Like Warhol, Dalí at this stage of his career is an art factory, signing blank papers for lithographs to be printed on later. Rupert Graves is Dalí’s agent Captain Peter Moore, who encouraged this dilution of the brand as well as the mass production of prints falsely marketed as lithographs. James, though, sees authenticity in Dalí’s ceaseless self-fashioning, and sheds the inhibitions of his conventional upbringing thanks to the artist’s Promethean dispatches from the deepest subconscious. Dalí “takes me inside his dreams”, James says rapturously—because the filmmakers can’t show the art that sparked this epiphany, the line comes off as unintentionally comic as well as completely generic.
Having James be nicknamed “Saint Sebastian—the patron saint of homoerotic art” is one way Harron and Walsh emphasise the queerness of Dalí’s milieu. His and Gala’s intense romance, non-monogamous and largely sexless but still marked by volatile need and jealousy, as well as his own predilection towards candaulism, suggest Surrealism’s anarchic rejection of normative hierarchies, sexual and otherwise.
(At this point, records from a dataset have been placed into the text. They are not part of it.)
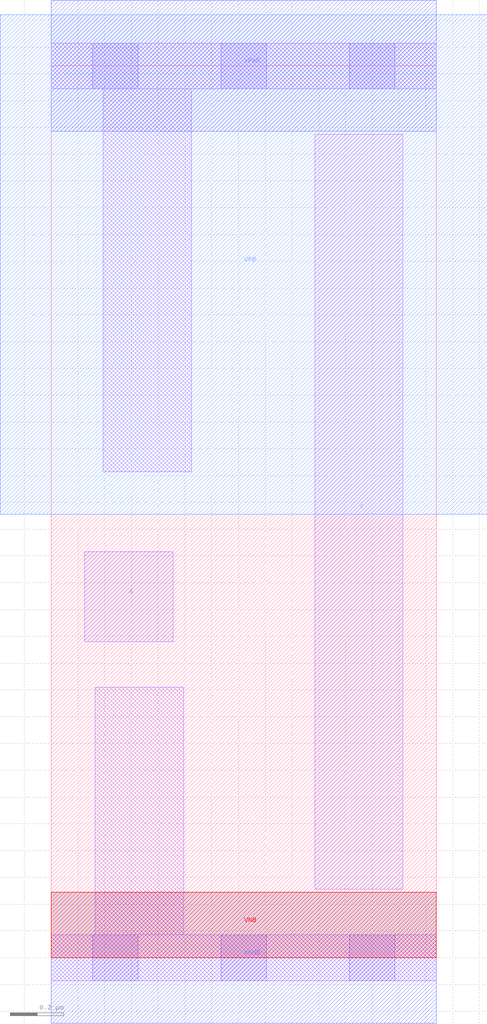
<source format=lef>
# Copyright 2020 The SkyWater PDK Authors
#
# Licensed under the Apache License, Version 2.0 (the "License");
# you may not use this file except in compliance with the License.
# You may obtain a copy of the License at
#
#     https://www.apache.org/licenses/LICENSE-2.0
#
# Unless required by applicable law or agreed to in writing, software
# distributed under the License is distributed on an "AS IS" BASIS,
# WITHOUT WARRANTIES OR CONDITIONS OF ANY KIND, either express or implied.
# See the License for the specific language governing permissions and
# limitations under the License.
#
# SPDX-License-Identifier: Apache-2.0

VERSION 5.7 ;
  NOWIREEXTENSIONATPIN ON ;
  DIVIDERCHAR "/" ;
  BUSBITCHARS "[]" ;
MACRO sky130_fd_sc_lp__invlp_1
  CLASS CORE ;
  FOREIGN sky130_fd_sc_lp__invlp_1 ;
  ORIGIN  0.000000  0.000000 ;
  SIZE  1.440000 BY  3.330000 ;
  SYMMETRY X Y R90 ;
  SITE unit ;
  PIN A
    ANTENNAGATEAREA  0.630000 ;
    DIRECTION INPUT ;
    USE SIGNAL ;
    PORT
      LAYER li1 ;
        RECT 0.125000 1.180000 0.455000 1.515000 ;
    END
  END A
  PIN Y
    ANTENNADIFFAREA  0.598500 ;
    DIRECTION OUTPUT ;
    USE SIGNAL ;
    PORT
      LAYER li1 ;
        RECT 0.985000 0.255000 1.315000 3.075000 ;
    END
  END Y
  PIN VGND
    DIRECTION INOUT ;
    USE GROUND ;
    PORT
      LAYER met1 ;
        RECT 0.000000 -0.245000 1.440000 0.245000 ;
    END
  END VGND
  PIN VNB
    DIRECTION INOUT ;
    USE GROUND ;
    PORT
      LAYER pwell ;
        RECT 0.000000 0.000000 1.440000 0.245000 ;
    END
  END VNB
  PIN VPB
    DIRECTION INOUT ;
    USE POWER ;
    PORT
      LAYER nwell ;
        RECT -0.190000 1.655000 1.630000 3.520000 ;
    END
  END VPB
  PIN VPWR
    DIRECTION INOUT ;
    USE POWER ;
    PORT
      LAYER met1 ;
        RECT 0.000000 3.085000 1.440000 3.575000 ;
    END
  END VPWR
  OBS
    LAYER li1 ;
      RECT 0.000000 -0.085000 1.440000 0.085000 ;
      RECT 0.000000  3.245000 1.440000 3.415000 ;
      RECT 0.165000  0.085000 0.495000 1.010000 ;
      RECT 0.195000  1.815000 0.525000 3.245000 ;
    LAYER mcon ;
      RECT 0.155000 -0.085000 0.325000 0.085000 ;
      RECT 0.155000  3.245000 0.325000 3.415000 ;
      RECT 0.635000 -0.085000 0.805000 0.085000 ;
      RECT 0.635000  3.245000 0.805000 3.415000 ;
      RECT 1.115000 -0.085000 1.285000 0.085000 ;
      RECT 1.115000  3.245000 1.285000 3.415000 ;
  END
END sky130_fd_sc_lp__invlp_1
END LIBRARY

</source>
Significant among Dalí and Gala’s retinue in Dalíland are the model Amanda Lear, Dalí’s disco muse, played by the transgender woman Andreja Pejic. Rumours and innuendo about Lear’s gender identity, and Dalí’s role in her purported transition, were the source of her mystique; in the press notes, Harron matter-of-factly describes the still-living Lear as trans, a status she has never publicly confirmed. The glam-adjacent rocker Alice Cooper, once you get past the makeup, seems like a difficult celebrity to imitate distinctively and entertainingly. The casting of the non-binary Ezra Miller as the young Dalí in a few brief flashbacks fits this theme, as well, though the choice has backfired for reasons outside of Harron’s control.
In any case, this feels like window dressing on a by-the-numbers biopic no one needed or will long remember; Dalíland’s use of multiple songs from the Velvet Goldmine soundtrack only serves to remind viewers of what a truly radical artist’s-life film feels like.